THE DATA:
++++++++

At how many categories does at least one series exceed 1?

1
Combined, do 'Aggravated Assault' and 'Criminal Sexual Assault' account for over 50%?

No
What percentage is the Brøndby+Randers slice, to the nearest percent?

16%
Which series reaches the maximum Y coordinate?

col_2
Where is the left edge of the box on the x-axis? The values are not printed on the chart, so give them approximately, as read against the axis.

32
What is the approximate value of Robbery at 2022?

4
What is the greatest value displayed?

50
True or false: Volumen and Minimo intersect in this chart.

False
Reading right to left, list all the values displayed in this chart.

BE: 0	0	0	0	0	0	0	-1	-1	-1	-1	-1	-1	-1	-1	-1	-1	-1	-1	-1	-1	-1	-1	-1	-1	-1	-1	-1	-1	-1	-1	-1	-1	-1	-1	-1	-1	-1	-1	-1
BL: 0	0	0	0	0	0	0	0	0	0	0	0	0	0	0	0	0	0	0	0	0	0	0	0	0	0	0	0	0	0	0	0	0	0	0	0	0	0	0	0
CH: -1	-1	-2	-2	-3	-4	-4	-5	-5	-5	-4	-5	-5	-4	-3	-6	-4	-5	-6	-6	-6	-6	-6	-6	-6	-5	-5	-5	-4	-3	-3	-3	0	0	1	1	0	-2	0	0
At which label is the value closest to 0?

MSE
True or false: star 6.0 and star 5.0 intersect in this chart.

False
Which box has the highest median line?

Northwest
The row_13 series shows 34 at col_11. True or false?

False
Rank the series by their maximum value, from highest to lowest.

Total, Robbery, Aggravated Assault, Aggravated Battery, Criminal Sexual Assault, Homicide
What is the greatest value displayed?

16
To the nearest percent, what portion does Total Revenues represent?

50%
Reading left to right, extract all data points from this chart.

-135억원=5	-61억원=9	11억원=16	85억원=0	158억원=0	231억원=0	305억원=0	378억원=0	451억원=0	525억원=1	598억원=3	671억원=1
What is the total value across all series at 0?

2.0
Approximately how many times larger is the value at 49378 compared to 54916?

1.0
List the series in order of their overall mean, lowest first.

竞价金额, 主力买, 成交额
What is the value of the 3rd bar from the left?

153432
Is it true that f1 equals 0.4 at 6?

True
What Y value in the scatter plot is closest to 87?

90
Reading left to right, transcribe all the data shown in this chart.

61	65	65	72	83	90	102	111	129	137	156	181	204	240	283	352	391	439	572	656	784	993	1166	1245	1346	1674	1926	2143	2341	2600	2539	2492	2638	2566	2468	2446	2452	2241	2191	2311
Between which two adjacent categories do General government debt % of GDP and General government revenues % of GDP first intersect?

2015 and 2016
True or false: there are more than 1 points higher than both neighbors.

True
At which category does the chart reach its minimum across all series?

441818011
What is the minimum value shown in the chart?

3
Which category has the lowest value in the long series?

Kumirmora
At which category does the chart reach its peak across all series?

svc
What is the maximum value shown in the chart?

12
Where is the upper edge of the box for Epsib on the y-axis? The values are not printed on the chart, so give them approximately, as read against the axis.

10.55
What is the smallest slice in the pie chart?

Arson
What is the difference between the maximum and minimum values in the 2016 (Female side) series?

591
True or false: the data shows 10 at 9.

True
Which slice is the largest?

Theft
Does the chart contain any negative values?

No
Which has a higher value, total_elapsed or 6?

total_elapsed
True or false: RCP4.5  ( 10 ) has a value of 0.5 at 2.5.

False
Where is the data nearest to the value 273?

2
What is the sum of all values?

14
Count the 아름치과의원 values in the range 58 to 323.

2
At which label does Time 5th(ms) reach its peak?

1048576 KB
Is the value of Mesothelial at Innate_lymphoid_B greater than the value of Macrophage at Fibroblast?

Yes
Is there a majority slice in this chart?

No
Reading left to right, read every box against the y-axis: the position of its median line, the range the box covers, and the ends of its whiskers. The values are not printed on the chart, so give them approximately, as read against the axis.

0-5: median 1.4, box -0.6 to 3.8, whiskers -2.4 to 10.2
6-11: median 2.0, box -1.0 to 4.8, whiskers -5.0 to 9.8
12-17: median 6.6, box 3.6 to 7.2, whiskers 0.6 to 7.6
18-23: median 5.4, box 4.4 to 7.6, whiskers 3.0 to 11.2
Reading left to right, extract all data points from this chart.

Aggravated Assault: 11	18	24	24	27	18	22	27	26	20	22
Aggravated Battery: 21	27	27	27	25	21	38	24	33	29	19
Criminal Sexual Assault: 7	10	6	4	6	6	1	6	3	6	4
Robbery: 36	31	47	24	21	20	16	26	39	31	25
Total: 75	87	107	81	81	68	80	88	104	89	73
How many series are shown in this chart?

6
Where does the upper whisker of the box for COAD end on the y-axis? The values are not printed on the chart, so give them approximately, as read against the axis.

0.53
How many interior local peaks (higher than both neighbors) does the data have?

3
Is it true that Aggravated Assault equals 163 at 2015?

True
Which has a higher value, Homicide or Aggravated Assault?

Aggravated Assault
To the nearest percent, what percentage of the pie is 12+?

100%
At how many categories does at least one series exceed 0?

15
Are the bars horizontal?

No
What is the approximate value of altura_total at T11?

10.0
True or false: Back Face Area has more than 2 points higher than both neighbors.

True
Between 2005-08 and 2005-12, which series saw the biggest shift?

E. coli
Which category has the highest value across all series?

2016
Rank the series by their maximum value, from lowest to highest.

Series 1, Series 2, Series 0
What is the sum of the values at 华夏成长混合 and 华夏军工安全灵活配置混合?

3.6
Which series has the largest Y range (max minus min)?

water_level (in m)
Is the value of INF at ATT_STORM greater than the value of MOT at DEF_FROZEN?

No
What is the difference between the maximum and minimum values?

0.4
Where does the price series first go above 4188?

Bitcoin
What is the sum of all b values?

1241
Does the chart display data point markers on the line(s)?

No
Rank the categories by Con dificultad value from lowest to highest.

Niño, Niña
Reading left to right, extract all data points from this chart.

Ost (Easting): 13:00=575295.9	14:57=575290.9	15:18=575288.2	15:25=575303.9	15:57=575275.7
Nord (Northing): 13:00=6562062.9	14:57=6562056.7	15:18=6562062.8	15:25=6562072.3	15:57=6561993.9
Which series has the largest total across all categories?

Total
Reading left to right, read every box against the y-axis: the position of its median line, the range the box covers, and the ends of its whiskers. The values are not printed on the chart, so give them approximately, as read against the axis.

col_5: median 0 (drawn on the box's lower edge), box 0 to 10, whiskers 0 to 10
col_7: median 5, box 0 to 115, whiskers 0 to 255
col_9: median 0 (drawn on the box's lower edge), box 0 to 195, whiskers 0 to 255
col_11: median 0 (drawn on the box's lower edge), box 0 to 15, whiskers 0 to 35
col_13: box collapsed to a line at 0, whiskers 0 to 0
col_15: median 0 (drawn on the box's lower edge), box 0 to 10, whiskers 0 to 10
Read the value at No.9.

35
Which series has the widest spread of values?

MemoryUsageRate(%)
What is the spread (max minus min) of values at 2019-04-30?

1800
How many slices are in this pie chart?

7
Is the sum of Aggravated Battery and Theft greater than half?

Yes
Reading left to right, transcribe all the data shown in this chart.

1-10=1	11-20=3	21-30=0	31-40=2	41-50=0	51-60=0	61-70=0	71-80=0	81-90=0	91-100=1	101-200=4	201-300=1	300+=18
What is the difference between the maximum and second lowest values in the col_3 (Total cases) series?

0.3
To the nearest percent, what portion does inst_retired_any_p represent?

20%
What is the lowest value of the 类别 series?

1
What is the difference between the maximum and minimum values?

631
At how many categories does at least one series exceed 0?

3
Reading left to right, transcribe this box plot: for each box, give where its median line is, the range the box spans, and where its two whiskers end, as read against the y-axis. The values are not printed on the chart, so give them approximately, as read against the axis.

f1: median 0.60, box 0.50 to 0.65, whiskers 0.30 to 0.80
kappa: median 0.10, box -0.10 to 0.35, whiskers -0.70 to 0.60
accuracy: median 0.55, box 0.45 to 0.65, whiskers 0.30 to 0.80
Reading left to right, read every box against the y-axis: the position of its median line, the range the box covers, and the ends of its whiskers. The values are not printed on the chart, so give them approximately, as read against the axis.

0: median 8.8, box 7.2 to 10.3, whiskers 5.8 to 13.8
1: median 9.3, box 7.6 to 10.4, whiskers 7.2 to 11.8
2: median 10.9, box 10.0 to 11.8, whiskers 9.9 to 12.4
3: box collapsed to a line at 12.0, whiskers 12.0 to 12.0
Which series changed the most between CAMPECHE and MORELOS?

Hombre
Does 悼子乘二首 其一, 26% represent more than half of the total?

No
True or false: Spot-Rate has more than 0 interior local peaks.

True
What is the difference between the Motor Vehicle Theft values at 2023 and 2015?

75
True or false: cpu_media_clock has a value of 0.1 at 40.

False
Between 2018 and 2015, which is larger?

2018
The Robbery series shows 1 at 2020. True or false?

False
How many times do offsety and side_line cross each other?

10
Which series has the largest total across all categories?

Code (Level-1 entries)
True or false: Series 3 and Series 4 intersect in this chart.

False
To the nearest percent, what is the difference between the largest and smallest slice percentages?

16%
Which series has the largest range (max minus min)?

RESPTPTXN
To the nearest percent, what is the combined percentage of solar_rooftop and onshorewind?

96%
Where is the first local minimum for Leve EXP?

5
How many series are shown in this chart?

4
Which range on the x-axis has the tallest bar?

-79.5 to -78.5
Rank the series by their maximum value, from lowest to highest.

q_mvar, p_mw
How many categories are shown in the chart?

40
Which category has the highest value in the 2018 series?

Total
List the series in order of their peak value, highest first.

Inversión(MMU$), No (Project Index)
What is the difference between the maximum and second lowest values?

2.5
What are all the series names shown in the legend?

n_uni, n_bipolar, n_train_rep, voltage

++++++++

WORK TASK: How many lines in the material above contain the string "lower"? Case matters, and only the number should be given.

OUTPUT: 4